向島神社

稲葉地村時代からあった神社だろうか

向島神社

読み方 むこうじま-じんじゃ
所在地 名古屋市中村区向島町4丁目 地図
創建年 不明
社格等 不明
祭神 不明
アクセス

・地下鉄東山線「岩塚駅」から徒歩約20分
・駐車場 なし

webサイト  
オススメ度

 向島町の町名を冠した神社で、それ以前の神社名は分からない。向島町の由来も調べがつかなかった。
 ここはかつての稲葉地村だ。東隣は下中村だった。
 稲葉地村には江戸時代まで多くの神社があった。

 江戸時代前期の『寛文村々覚書』(1670年頃)にはこうある。
「社 六ヶ所 神明二社 大明神 権現 八幡 白山 岩塚村祢宜善大夫持分 前々除」
「社 二ヶ所 八幡 神明 社内年貢地」

 江戸時代後期の『尾張志』(1844年)では以下のようになっている。
「神明ノ社 天照大御神をまつる村の氏神也 境内の末社八幡ノ社春日ノ社
 白山ノ社
 八幡ノ社 二所
 十二所ノ社 氏神より卯の方にあり
 毘沙門ノ社
 鎮守ノ社 氏神より午の方にあり
 神明ノ社 小鍋といふ所にあり 境内の末社八幡社春日ノ社あり
 大日ノ社
 大明神ノ社 東宿といふ所にあり 此所の氏神也
 神明社
 八幡社 六石新田にあり
 天王ノ社 氏神より辰の方にあり」

 十二所社、毘沙門社、鎮守社、大日社が増えたようだ。
 現在、稲葉地町を含むかつての稲葉地村の村域に神社は数社しかない。
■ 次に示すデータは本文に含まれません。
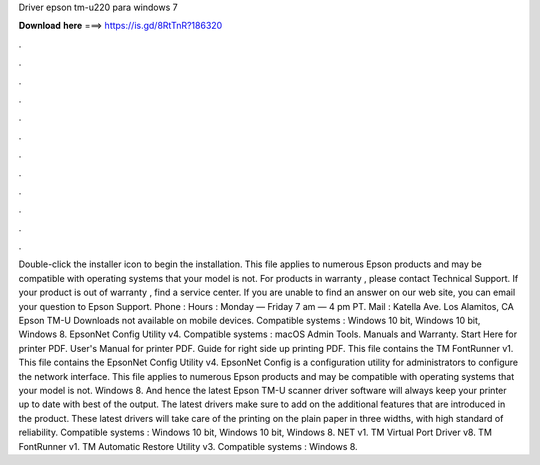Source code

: Driver epson tm-u220 para windows 7

𝐃𝐨𝐰𝐧𝐥𝐨𝐚𝐝 𝐡𝐞𝐫𝐞 ===> https://is.gd/8RtTnR?186320

.

.

.

.

.

.

.

.

.

.

.

.

Double-click the installer icon to begin the installation. This file applies to numerous Epson products and may be compatible with operating systems that your model is not. For products in warranty , please contact Technical Support. If your product is out of warranty , find a service center. If you are unable to find an answer on our web site, you can email your question to Epson Support. Phone :  Hours : Monday — Friday 7 am — 4 pm PT. Mail : Katella Ave. Los Alamitos, CA  Epson TM-U Downloads not available on mobile devices.
Compatible systems : Windows 10 bit, Windows 10 bit, Windows 8. EpsonNet Config Utility v4. Compatible systems : macOS  Admin Tools.
Manuals and Warranty. Start Here for printer PDF. User's Manual for printer PDF. Guide for right side up printing PDF. This file contains the TM FontRunner v1.
This file contains the EpsonNet Config Utility v4. EpsonNet Config is a configuration utility for administrators to configure the network interface. This file applies to numerous Epson products and may be compatible with operating systems that your model is not.
Windows 8. And hence the latest Epson TM-U scanner driver software will always keep your printer up to date with best of the output. The latest drivers make sure to add on the additional features that are introduced in the product. These latest drivers will take care of the printing on the plain paper in three widths, with high standard of reliability. Compatible systems : Windows 10 bit, Windows 10 bit, Windows 8. NET v1. TM Virtual Port Driver v8. TM FontRunner v1.
TM Automatic Restore Utility v3. Compatible systems : Windows 8.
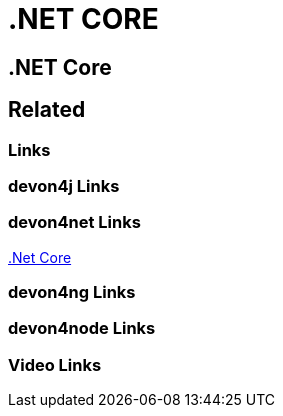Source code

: = .NET CORE

[.directory]
== .NET Core

[.links-to-files]
== Related

[.common-links]
=== Links

[.devon4j-links]
=== devon4j Links

[.devon4net-links]
=== devon4net Links

https://devonfw.com/website/pages/docs/master-devon4net.asciidoc_user-guide.html#userguide.asciidoc_navythe-package[.Net Core]

[.devon4ng-links]
=== devon4ng Links

[.devon4node-links]
=== devon4node Links

[.videos-links]
=== Video Links

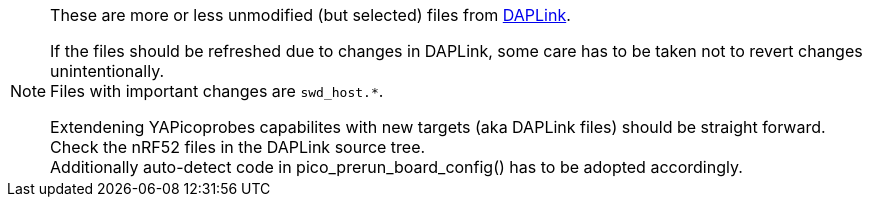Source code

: [NOTE]
====
These are more or less unmodified (but selected) files from
https://github.com/ARMmbed/DAPLink[DAPLink].

If the files should be refreshed due to changes in DAPLink, some care has to be taken
not to revert changes unintentionally. +
Files with important changes are `swd_host.*`.

Extendening YAPicoprobes capabilites with new targets (aka DAPLink files) should be
straight forward.  Check the nRF52 files in the DAPLink source tree. +
Additionally auto-detect code in pico_prerun_board_config() has to be adopted
accordingly.
====
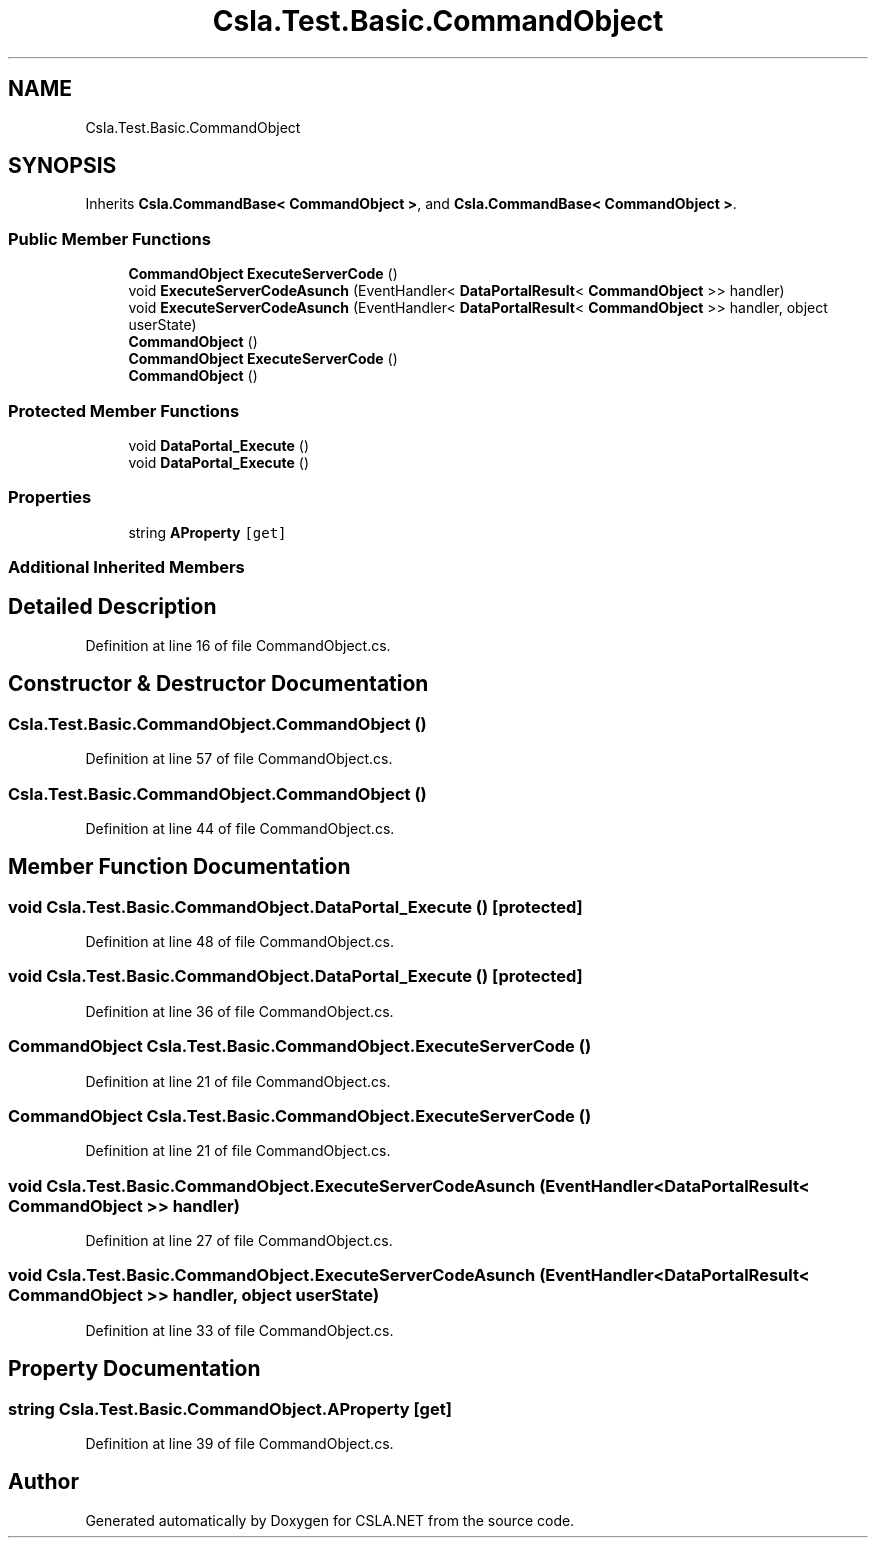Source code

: .TH "Csla.Test.Basic.CommandObject" 3 "Wed Jul 21 2021" "Version 5.4.2" "CSLA.NET" \" -*- nroff -*-
.ad l
.nh
.SH NAME
Csla.Test.Basic.CommandObject
.SH SYNOPSIS
.br
.PP
.PP
Inherits \fBCsla\&.CommandBase< CommandObject >\fP, and \fBCsla\&.CommandBase< CommandObject >\fP\&.
.SS "Public Member Functions"

.in +1c
.ti -1c
.RI "\fBCommandObject\fP \fBExecuteServerCode\fP ()"
.br
.ti -1c
.RI "void \fBExecuteServerCodeAsunch\fP (EventHandler< \fBDataPortalResult\fP< \fBCommandObject\fP >> handler)"
.br
.ti -1c
.RI "void \fBExecuteServerCodeAsunch\fP (EventHandler< \fBDataPortalResult\fP< \fBCommandObject\fP >> handler, object userState)"
.br
.ti -1c
.RI "\fBCommandObject\fP ()"
.br
.ti -1c
.RI "\fBCommandObject\fP \fBExecuteServerCode\fP ()"
.br
.ti -1c
.RI "\fBCommandObject\fP ()"
.br
.in -1c
.SS "Protected Member Functions"

.in +1c
.ti -1c
.RI "void \fBDataPortal_Execute\fP ()"
.br
.ti -1c
.RI "void \fBDataPortal_Execute\fP ()"
.br
.in -1c
.SS "Properties"

.in +1c
.ti -1c
.RI "string \fBAProperty\fP\fC [get]\fP"
.br
.in -1c
.SS "Additional Inherited Members"
.SH "Detailed Description"
.PP 
Definition at line 16 of file CommandObject\&.cs\&.
.SH "Constructor & Destructor Documentation"
.PP 
.SS "Csla\&.Test\&.Basic\&.CommandObject\&.CommandObject ()"

.PP
Definition at line 57 of file CommandObject\&.cs\&.
.SS "Csla\&.Test\&.Basic\&.CommandObject\&.CommandObject ()"

.PP
Definition at line 44 of file CommandObject\&.cs\&.
.SH "Member Function Documentation"
.PP 
.SS "void Csla\&.Test\&.Basic\&.CommandObject\&.DataPortal_Execute ()\fC [protected]\fP"

.PP
Definition at line 48 of file CommandObject\&.cs\&.
.SS "void Csla\&.Test\&.Basic\&.CommandObject\&.DataPortal_Execute ()\fC [protected]\fP"

.PP
Definition at line 36 of file CommandObject\&.cs\&.
.SS "\fBCommandObject\fP Csla\&.Test\&.Basic\&.CommandObject\&.ExecuteServerCode ()"

.PP
Definition at line 21 of file CommandObject\&.cs\&.
.SS "\fBCommandObject\fP Csla\&.Test\&.Basic\&.CommandObject\&.ExecuteServerCode ()"

.PP
Definition at line 21 of file CommandObject\&.cs\&.
.SS "void Csla\&.Test\&.Basic\&.CommandObject\&.ExecuteServerCodeAsunch (EventHandler< \fBDataPortalResult\fP< \fBCommandObject\fP >> handler)"

.PP
Definition at line 27 of file CommandObject\&.cs\&.
.SS "void Csla\&.Test\&.Basic\&.CommandObject\&.ExecuteServerCodeAsunch (EventHandler< \fBDataPortalResult\fP< \fBCommandObject\fP >> handler, object userState)"

.PP
Definition at line 33 of file CommandObject\&.cs\&.
.SH "Property Documentation"
.PP 
.SS "string Csla\&.Test\&.Basic\&.CommandObject\&.AProperty\fC [get]\fP"

.PP
Definition at line 39 of file CommandObject\&.cs\&.

.SH "Author"
.PP 
Generated automatically by Doxygen for CSLA\&.NET from the source code\&.
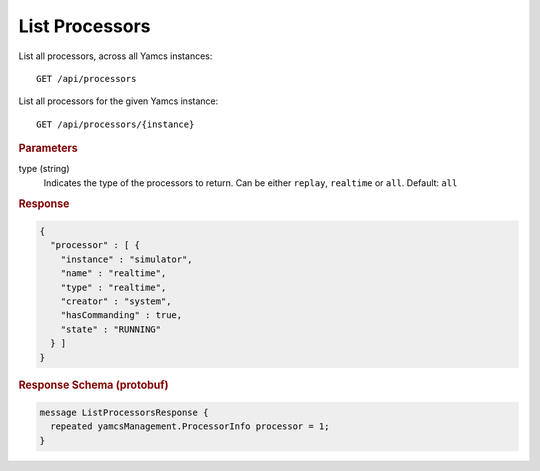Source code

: List Processors
===============

List all processors, across all Yamcs instances::

    GET /api/processors

List all processors for the given Yamcs instance::

    GET /api/processors/{instance}


.. rubric:: Parameters

type (string)
    Indicates the type of the processors to return. Can be either ``replay``, ``realtime`` or ``all``. Default: ``all``


.. rubric:: Response
.. code-block:: json

    {
      "processor" : [ {
        "instance" : "simulator",
        "name" : "realtime",
        "type" : "realtime",
        "creator" : "system",
        "hasCommanding" : true,
        "state" : "RUNNING"
      } ]
    }


.. rubric:: Response Schema (protobuf)
.. code-block:: proto

    message ListProcessorsResponse {
      repeated yamcsManagement.ProcessorInfo processor = 1;
    }

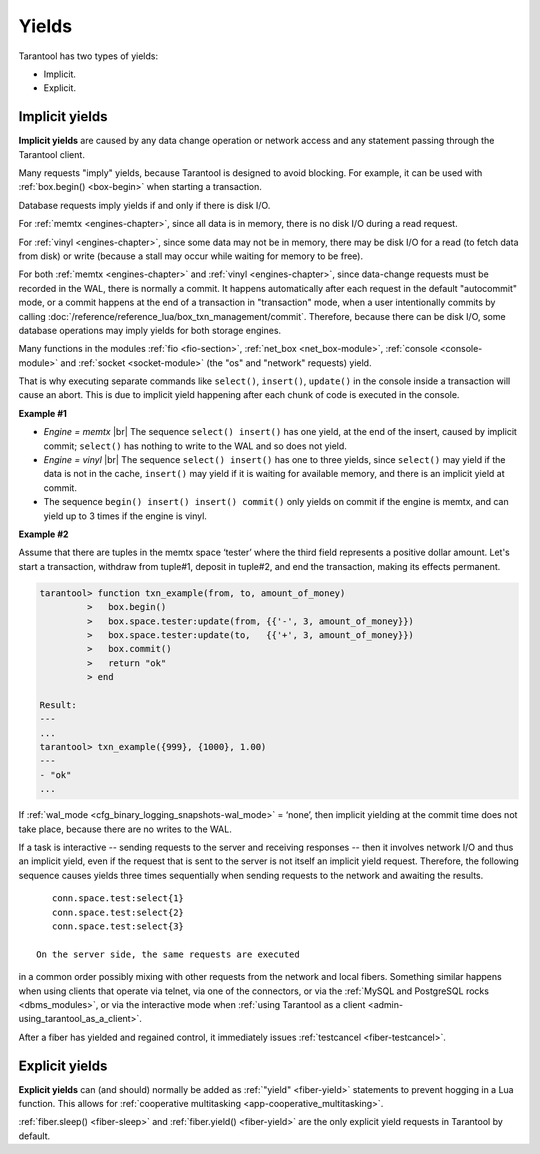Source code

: ..  _app-yields:

Yields
======

Tarantool has two types of yields:

*   Implicit.

*   Explicit.

..  _app-implicit-yields:

Implicit yields
---------------

**Implicit yields** are caused by any data change operation or network access 
and any statement passing through the Tarantool client.

Many requests "imply" yields, because Tarantool is designed to avoid blocking. For example, 
it can be used with :ref:`box.begin() <box-begin>` when starting a transaction.


Database requests imply yields if and only if there is disk I/O.

For :ref:`memtx <engines-chapter>`, since all data is in memory, 
there is no disk I/O during a read request.

For :ref:`vinyl <engines-chapter>`, since some data may not be in memory, 
there may be disk I/O for a read (to fetch data from disk) or write 
(because a stall may occur while waiting for memory to be free).

For both :ref:`memtx <engines-chapter>` and :ref:`vinyl <engines-chapter>`, 
since data-change requests must be recorded in the WAL,
there is normally a commit. 
It happens automatically after each request in the default "autocommit" mode, 
or a commit happens at the end of a transaction in "transaction" mode, 
when a user intentionally commits by calling :doc:`/reference/reference_lua/box_txn_management/commit`.
Therefore, because there can be disk I/O, some database operations may imply yields for both storage engines.


Many functions in the modules :ref:`fio <fio-section>`, :ref:`net_box <net_box-module>`,
:ref:`console <console-module>` and :ref:`socket <socket-module>`
(the "os" and "network" requests) yield.

That is why executing separate commands like ``select()``, ``insert()``,
``update()`` in the console inside a transaction will cause an abort. This is
due to implicit yield happening after each chunk of code is executed in the console.

**Example #1**

*   *Engine = memtx* |br|
    The sequence ``select() insert()`` has one yield, at the end of the insert, caused 
    by implicit commit; ``select()`` has nothing to write to the WAL and so does not
    yield.

*   *Engine = vinyl* |br|
    The sequence ``select() insert()`` has one to three yields, since ``select()``
    may yield if the data is not in the cache, ``insert()`` may yield if it is waiting 
    for available memory, and there is an implicit yield at commit.

*   The sequence ``begin() insert() insert() commit()`` only yields on commit
    if the engine is memtx, and can yield up to 3 times if the engine is vinyl.

**Example #2**

Assume that there are tuples in the memtx space ‘tester’ where the third field
represents a positive dollar amount. Let's start a transaction, withdraw
from tuple#1, deposit in tuple#2, and end the transaction, making its
effects permanent.

..  code-block:: tarantoolsession

    tarantool> function txn_example(from, to, amount_of_money)
             >   box.begin()
             >   box.space.tester:update(from, {{'-', 3, amount_of_money}})
             >   box.space.tester:update(to,   {{'+', 3, amount_of_money}})
             >   box.commit()
             >   return "ok"
             > end
    
    Result:
    ---
    ...
    tarantool> txn_example({999}, {1000}, 1.00)
    ---
    - "ok"
    ...

If :ref:`wal_mode <cfg_binary_logging_snapshots-wal_mode>` = ‘none’, then
implicit yielding at the commit time does not take place, because there are
no writes to the WAL.

If a task is interactive -- sending requests to the server and receiving responses --
then it involves network I/O and thus an implicit yield, even if the
request that is sent to the server is not itself an implicit yield request.
Therefore, the following sequence causes yields three times sequentially 
when sending requests to the network and awaiting the results.

..  cssclass:: highlight
..  parsed-literal::

    conn.space.test:select{1}
    conn.space.test:select{2}
    conn.space.test:select{3}

 On the server side, the same requests are executed
in a common order possibly mixing with other requests from the network and
local fibers. Something similar happens when using clients that operate
via telnet, via one of the connectors, or via the
:ref:`MySQL and PostgreSQL rocks <dbms_modules>`, or via the interactive mode when
:ref:`using Tarantool as a client <admin-using_tarantool_as_a_client>`.

After a fiber has yielded and regained control, it immediately issues
:ref:`testcancel <fiber-testcancel>`.

..  _app-explicit-yields:

Explicit yields
---------------

**Explicit yields** can (and should) normally be added as :ref:`"yield" <fiber-yield>` 
statements to prevent hogging in a Lua function. This allows for :ref:`cooperative multitasking <app-cooperative_multitasking>`.

:ref:`fiber.sleep() <fiber-sleep>` and :ref:`fiber.yield() <fiber-yield>` 
are the only explicit yield requests in Tarantool by default.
主だったところでいえば、稲葉地神明社城屋敷神明社、それと東宿の明神社くらいだ。
 多くの神社は城屋敷神明社に集められている。中村区、中川区でこれだけ多くの神社が一ヶ所に集められている例は他にないんじゃないかと思う。何故ここだけ合祀が進んだのか、その理由は分からない。

 この向島神社が、『尾張志』の中にあるどれかに相当するかどうかは判断がつかない。十二所社、毘沙門社、鎮守社、大日社あたりは城屋敷神明社の末社になっているから、可能性があるとすれば神明社だろうか。八幡社や天王社という感じはしない。
 あるいは、明治以降に創建された新しい神社かもしれない。
 小公園の西側にあって東を向いているのはもともとそうだったわけではなく、公園が作られたときにそうなったのだろう。場所も他から移されている可能性がある。

 隣には白立龍神社というのがある。白く塗られたお堂の中に小さな社が入っていて、中をのぞいたら社の前に白い陶器の蛇がいた。この社は茅葺きだからけっこう古いものかもしれない。
 それにしても白立龍というのは初めて見た。白蛇信仰にまつわるものだろうか。

 参拝を終えると、犬の散歩をしている方にご苦労さまですと声をかけられた。
 少し立ち話をさせてもらったところ、近所に住んでいる方でこの神社のお世話をしているという。今度、由緒書きを置くようなことをおっしゃってたので、しばらくしたら再訪してみよう。この神社の歴史について何か分かるかもしれない。